6. Eu égard à leur nature et à leurs effets sur la situation des personnes détenues, les décisions refusant de donner suite à la demande d’une personne détenue de changer d’établissement ne constituent pas des actes administratifs susceptibles de faire l’objet d’un recours pour excès de pouvoir, sous réserve que ne soient pas en cause des libertés et des droits fondamentaux des personnes détenues.
7. Pour demander la suspension de l’exécution du refus de le transférer au centre pénitentiaire de Roanne, M. A fait valoir que le centre pénitentiaire de Valence est situé à plus de 300 kilomètres du lieu où réside son épouse et que celle-ci ne sera pas en mesure de lui rendre visite régulièrement en raison de contre-indications médicales liées à son état de grossesse et de ses faibles ressources financières.

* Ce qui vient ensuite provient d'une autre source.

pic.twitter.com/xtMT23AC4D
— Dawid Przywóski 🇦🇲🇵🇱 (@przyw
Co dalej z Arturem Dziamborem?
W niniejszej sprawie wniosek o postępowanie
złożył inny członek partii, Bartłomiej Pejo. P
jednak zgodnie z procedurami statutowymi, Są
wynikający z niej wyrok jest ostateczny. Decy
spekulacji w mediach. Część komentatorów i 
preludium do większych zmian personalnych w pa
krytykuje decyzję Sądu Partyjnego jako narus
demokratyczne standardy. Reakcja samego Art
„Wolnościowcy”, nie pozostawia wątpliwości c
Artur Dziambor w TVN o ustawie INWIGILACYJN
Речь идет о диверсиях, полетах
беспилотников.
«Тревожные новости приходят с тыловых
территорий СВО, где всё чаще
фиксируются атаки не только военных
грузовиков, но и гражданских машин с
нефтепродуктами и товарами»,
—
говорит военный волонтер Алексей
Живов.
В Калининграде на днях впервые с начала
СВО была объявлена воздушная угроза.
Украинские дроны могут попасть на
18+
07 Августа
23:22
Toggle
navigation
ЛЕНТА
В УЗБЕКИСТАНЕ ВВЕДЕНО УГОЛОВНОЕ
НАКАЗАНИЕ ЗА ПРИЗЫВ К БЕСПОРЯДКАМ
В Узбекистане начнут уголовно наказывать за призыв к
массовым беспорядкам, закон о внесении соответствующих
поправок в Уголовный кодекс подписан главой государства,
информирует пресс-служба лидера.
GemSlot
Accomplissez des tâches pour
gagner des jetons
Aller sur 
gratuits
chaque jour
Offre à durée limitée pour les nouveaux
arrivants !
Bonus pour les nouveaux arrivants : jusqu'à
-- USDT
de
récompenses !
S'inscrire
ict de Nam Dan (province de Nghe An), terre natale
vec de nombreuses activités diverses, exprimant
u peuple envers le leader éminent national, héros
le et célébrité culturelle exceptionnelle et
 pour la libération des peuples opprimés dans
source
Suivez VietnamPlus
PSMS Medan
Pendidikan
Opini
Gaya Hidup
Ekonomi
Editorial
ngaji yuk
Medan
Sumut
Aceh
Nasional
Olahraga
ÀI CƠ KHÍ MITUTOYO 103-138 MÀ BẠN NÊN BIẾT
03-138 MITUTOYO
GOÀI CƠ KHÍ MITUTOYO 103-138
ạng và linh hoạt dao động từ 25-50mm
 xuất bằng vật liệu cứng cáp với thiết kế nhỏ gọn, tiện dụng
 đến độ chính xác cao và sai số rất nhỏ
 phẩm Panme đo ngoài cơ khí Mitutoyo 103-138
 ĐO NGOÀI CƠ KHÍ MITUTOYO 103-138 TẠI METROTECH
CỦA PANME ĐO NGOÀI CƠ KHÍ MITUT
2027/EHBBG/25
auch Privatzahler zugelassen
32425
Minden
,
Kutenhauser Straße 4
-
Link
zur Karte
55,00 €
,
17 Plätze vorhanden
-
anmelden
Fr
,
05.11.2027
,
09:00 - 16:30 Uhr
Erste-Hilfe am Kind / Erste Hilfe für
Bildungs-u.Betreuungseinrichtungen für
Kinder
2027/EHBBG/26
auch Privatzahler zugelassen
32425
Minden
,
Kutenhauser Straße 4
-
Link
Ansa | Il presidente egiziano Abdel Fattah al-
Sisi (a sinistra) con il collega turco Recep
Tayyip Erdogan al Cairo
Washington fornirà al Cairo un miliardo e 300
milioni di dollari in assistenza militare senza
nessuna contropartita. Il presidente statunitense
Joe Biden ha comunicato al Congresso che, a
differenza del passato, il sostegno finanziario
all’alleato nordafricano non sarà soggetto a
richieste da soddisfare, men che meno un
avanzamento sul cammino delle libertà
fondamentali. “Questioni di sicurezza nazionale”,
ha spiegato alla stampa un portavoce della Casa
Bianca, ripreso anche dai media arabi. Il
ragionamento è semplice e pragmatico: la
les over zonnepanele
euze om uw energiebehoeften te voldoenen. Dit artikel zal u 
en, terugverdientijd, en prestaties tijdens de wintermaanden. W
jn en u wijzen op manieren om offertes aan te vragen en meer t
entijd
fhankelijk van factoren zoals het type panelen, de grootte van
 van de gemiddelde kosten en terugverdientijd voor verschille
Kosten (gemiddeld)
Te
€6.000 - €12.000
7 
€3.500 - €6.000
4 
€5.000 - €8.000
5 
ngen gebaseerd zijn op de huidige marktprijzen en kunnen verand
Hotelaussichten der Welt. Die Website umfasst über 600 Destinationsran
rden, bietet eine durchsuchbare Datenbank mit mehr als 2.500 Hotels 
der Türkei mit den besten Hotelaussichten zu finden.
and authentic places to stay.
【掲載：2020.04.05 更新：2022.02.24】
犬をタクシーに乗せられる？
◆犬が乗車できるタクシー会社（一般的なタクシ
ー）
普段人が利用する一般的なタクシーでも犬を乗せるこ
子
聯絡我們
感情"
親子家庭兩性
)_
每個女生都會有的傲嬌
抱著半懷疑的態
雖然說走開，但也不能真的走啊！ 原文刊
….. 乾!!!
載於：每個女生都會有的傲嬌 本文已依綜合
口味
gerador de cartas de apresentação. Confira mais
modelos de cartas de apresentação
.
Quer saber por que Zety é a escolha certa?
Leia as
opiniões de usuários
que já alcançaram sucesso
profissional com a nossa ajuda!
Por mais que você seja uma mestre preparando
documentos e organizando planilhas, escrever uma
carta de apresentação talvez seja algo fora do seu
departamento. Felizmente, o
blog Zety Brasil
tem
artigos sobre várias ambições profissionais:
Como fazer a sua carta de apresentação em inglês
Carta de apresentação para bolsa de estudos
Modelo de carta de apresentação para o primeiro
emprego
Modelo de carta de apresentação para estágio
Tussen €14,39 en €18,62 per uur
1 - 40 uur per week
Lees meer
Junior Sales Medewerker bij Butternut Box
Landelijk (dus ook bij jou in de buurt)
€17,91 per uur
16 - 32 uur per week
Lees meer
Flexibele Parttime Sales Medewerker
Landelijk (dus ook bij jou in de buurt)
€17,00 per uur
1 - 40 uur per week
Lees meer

La décision contestée, qui met en cause le droit fondamental du requérant au respect de sa vie privée et familiale, est dès lors susceptible de recours.
8. Toutefois, en l’état de l’instruction, aucun des moyens soulevés n’est de nature à faire naître un doute sérieux quant à la légalité de ce refus.
9. Il résulte de tout ce qui précède que la requête de M. A doit être rejetée.
O R D O N N E :
Article 1er : M. A est admis, à titre provisoire, au bénéfice de l’aide juridictionnelle.
Article 2 : Le surplus des conclusions de la requête de M. A est rejeté.
Article 3 : La présente ordonnance sera notifiée à M. B A, à Me Nabet et au garde des sceaux, ministre de la justice.
Fait à Grenoble, le 6 mai 2025.
Le juge des référés,
V. L’HÔTE
La République mande et ordonne au garde des sceaux, ministre de la justice en ce qui le concerne et à tous commissaires de justice à ce requis en ce qui concerne les voies de droit commun contre les parties privées, de pourvoir à l’exécution de la présente décision.